A major focus of the future work will be better analysis and modeling of the process.

“This technology is transitioning to applied use, but some aspects of the process aren’t as well understood. That’s very important for end users, to know how this design works, how the transport happens. We have some models, but they’re for very idealized systems, which isn’t how things work in the real world,” he said.

Beyond traditional water treatment, the process has drawn significant interest from microchip producers. Semiconductor wafers are manufactured in clean rooms, and ultrapure water is needed to rinse wafers and wash away residue produced during chip etching.

Even the tiniest water impurities can damage the chips, so water must be purified to levels far beyond what is needed for regular drinking water, requiring an expensive, elaborate system. Straub’s technology would dramatically simplify the process and lower costs.

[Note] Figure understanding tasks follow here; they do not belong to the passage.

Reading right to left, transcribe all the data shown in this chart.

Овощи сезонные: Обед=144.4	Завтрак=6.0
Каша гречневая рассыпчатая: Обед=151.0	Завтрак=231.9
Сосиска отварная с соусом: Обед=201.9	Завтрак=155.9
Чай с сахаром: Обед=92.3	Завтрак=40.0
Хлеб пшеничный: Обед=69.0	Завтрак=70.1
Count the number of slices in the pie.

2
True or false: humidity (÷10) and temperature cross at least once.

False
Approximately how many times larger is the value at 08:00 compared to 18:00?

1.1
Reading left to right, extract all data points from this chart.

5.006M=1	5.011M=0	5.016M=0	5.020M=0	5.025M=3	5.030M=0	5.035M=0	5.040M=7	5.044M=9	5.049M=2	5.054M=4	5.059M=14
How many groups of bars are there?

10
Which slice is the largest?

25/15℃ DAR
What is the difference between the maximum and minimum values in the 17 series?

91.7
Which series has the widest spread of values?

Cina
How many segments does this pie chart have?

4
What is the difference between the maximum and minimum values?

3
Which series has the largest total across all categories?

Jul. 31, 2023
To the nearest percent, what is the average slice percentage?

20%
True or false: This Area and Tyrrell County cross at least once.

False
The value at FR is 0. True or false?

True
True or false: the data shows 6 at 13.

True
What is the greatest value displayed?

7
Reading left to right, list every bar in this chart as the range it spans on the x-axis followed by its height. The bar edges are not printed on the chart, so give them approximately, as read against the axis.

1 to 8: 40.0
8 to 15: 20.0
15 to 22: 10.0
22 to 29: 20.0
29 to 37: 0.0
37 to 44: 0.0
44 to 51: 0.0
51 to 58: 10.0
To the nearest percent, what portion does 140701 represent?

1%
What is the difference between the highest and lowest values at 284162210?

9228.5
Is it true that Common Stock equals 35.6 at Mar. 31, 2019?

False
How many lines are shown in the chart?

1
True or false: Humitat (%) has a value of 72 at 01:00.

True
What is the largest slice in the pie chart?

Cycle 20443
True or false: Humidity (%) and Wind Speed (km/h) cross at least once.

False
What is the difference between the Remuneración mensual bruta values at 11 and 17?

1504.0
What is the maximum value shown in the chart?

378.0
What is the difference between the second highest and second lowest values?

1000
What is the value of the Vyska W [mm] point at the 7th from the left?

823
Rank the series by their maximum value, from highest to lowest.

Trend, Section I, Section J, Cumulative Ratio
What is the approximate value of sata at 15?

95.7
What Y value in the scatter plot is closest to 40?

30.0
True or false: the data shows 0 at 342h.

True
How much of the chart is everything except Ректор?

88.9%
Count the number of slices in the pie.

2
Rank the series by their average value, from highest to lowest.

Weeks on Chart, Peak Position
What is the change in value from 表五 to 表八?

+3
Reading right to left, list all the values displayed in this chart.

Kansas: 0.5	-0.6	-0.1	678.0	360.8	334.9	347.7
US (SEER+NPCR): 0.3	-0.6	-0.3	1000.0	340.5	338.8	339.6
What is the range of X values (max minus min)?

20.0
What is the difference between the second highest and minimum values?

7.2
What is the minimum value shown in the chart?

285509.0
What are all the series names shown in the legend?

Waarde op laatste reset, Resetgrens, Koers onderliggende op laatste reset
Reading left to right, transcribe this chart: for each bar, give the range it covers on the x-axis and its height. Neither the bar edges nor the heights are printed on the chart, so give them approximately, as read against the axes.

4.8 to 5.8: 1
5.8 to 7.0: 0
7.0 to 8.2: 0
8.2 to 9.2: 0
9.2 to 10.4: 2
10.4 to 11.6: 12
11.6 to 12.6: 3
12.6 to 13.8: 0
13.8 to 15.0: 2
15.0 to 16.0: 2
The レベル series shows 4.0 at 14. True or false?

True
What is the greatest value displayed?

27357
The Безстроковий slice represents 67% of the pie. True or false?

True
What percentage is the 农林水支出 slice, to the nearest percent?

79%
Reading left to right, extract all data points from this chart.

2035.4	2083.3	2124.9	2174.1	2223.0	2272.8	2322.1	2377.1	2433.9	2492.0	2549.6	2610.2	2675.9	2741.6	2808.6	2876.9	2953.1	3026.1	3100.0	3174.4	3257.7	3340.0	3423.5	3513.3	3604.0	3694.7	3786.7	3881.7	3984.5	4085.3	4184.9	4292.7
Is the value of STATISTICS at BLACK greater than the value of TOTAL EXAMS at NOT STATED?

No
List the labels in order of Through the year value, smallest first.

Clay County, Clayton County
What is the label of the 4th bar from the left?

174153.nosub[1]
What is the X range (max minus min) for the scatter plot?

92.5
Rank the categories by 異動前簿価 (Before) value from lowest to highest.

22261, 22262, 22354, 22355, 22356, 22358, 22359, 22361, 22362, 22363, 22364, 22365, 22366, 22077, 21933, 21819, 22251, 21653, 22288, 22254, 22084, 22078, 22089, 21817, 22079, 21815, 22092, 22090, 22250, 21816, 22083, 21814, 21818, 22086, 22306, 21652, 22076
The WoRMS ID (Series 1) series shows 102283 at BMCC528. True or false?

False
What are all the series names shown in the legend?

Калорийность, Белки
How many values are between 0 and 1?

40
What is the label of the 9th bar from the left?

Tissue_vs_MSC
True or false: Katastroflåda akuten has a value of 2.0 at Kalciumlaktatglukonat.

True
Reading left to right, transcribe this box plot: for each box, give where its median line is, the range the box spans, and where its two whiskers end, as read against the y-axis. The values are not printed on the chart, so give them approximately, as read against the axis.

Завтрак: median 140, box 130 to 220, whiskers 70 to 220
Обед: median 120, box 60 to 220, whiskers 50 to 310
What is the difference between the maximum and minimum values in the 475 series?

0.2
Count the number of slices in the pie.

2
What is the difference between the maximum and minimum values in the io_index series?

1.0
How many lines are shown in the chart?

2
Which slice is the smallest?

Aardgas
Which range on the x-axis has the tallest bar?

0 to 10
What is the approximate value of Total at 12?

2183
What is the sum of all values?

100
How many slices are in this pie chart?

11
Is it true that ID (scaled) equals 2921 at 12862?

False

“This is a huge potential market. Companies currently use a treatment process involving at least 14 different steps, and they avoid shutting down the machines because they’re worried that particles could enter the production line,” he said.

In addition to advancing research, Straub is also developing an education and outreach component as part of the CAREER award. Collaborating with a faculty colleague in the mechanical engineering department, Daniel Knight, the pair are developing a project-based water treatment course that will be used in rural K-12 schools across Colorado.

“Lots of these schools are in areas where they don’t have enough water, so this is really important,” Straub said.

He hopes the outreach will be both educational and promote career opportunities for the next generation of water engineers.

“My parents grew up in Latin America in underserved areas,” he said. “In undergrad, I was drawn to improve water treatment in low resource settings, and I caught the research bug. I want to encourage other people, too. It’s about making the world a better place.”